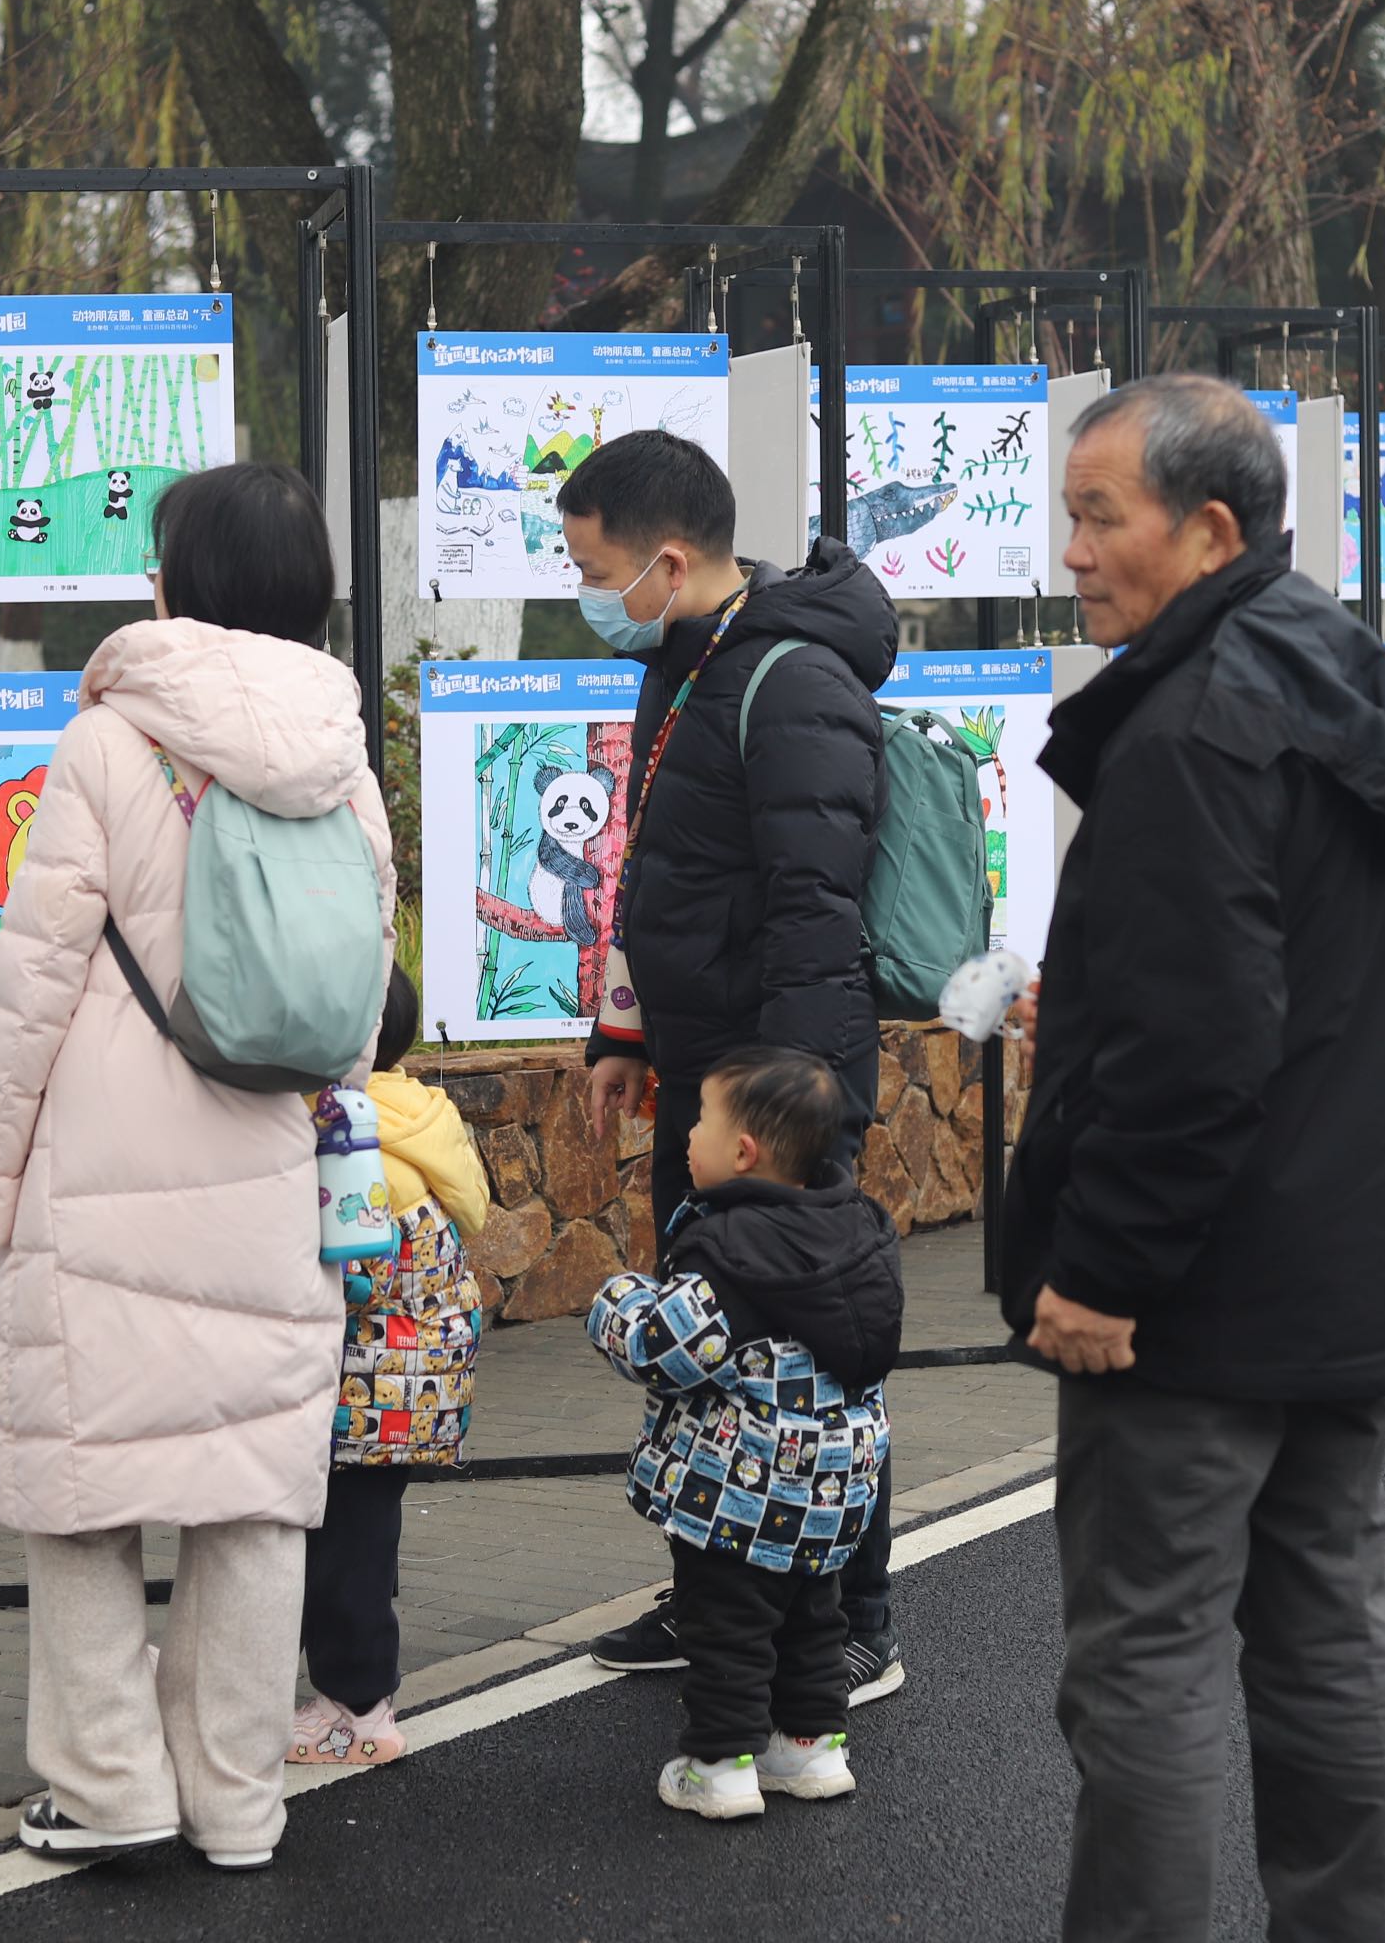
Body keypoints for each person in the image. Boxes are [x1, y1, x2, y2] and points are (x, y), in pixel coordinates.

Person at [1002, 373, 1385, 1940]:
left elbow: (1196, 1050)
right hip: (1339, 1262)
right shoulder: (1339, 674)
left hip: (1193, 1292)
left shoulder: (1194, 729)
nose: (1071, 552)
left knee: (1142, 1661)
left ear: (1206, 530)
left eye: (1096, 517)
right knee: (1329, 1626)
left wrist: (1103, 1269)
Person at [0, 462, 393, 1864]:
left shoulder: (106, 747)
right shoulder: (342, 752)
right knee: (253, 1497)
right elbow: (356, 982)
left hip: (102, 1170)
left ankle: (112, 1794)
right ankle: (238, 1806)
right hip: (269, 1166)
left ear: (177, 580)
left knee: (82, 1494)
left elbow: (30, 990)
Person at [556, 431, 912, 1704]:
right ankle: (722, 1589)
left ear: (663, 560)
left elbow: (817, 911)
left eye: (589, 566)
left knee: (811, 1353)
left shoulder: (795, 676)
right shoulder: (683, 657)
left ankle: (851, 1614)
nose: (580, 589)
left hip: (777, 1097)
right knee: (716, 1351)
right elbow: (662, 870)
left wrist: (782, 1113)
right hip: (706, 1080)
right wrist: (625, 1035)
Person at [581, 1045, 903, 1821]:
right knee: (810, 1613)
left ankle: (719, 1766)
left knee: (724, 1622)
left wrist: (616, 1301)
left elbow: (668, 1349)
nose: (686, 1134)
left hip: (742, 1489)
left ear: (744, 1152)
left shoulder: (736, 1251)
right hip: (834, 1489)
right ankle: (809, 1748)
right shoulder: (856, 1234)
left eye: (699, 1120)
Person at [289, 965, 491, 1769]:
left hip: (364, 1384)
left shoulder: (349, 1135)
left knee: (345, 1551)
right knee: (364, 1540)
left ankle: (358, 1709)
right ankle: (354, 1686)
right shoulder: (418, 1113)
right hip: (415, 1379)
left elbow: (356, 1271)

____

• Task prompt
Pictures aside, repeat every entry exactly as written.

• Written answer
Body keypoints for each person in the image. Boxes are [x1, y1, x2, y2] and points are (x, y), in pixel coordinates.

Person at [1002, 373, 1385, 1940]:
left elbow: (1196, 1050)
right hip: (1339, 1262)
right shoulder: (1339, 674)
left hip: (1193, 1292)
left shoulder: (1194, 729)
nose: (1071, 552)
left knee: (1142, 1661)
left ear: (1206, 530)
left eye: (1096, 517)
right knee: (1329, 1626)
left wrist: (1103, 1269)
Person at [0, 462, 393, 1864]:
left shoulder: (106, 747)
right shoulder: (342, 752)
right knee: (253, 1497)
right elbow: (356, 982)
left hip: (102, 1170)
left ankle: (112, 1794)
right ankle: (238, 1806)
right hip: (269, 1166)
left ear: (177, 580)
left knee: (82, 1494)
left elbow: (30, 990)
Person at [556, 431, 912, 1704]:
right ankle: (722, 1589)
left ear: (663, 560)
left elbow: (817, 911)
left eye: (589, 566)
left knee: (811, 1353)
left shoulder: (795, 676)
right shoulder: (683, 657)
left ankle: (851, 1614)
nose: (580, 589)
left hip: (777, 1097)
right knee: (716, 1351)
right elbow: (662, 870)
left wrist: (782, 1113)
right hip: (706, 1080)
right wrist: (625, 1035)
Person at [581, 1045, 903, 1821]:
right knee: (810, 1613)
left ankle: (719, 1766)
left knee: (724, 1622)
left wrist: (616, 1301)
left elbow: (668, 1349)
nose: (686, 1134)
left hip: (742, 1489)
left ear: (744, 1152)
left shoulder: (736, 1251)
right hip: (834, 1489)
right ankle: (809, 1748)
right shoulder: (856, 1234)
left eye: (699, 1120)
Person at [289, 965, 491, 1769]:
left hip: (364, 1384)
left shoulder: (349, 1135)
left knee: (345, 1551)
right knee: (364, 1540)
left ankle: (358, 1709)
right ankle: (354, 1686)
right shoulder: (418, 1113)
right hip: (415, 1379)
left elbow: (356, 1271)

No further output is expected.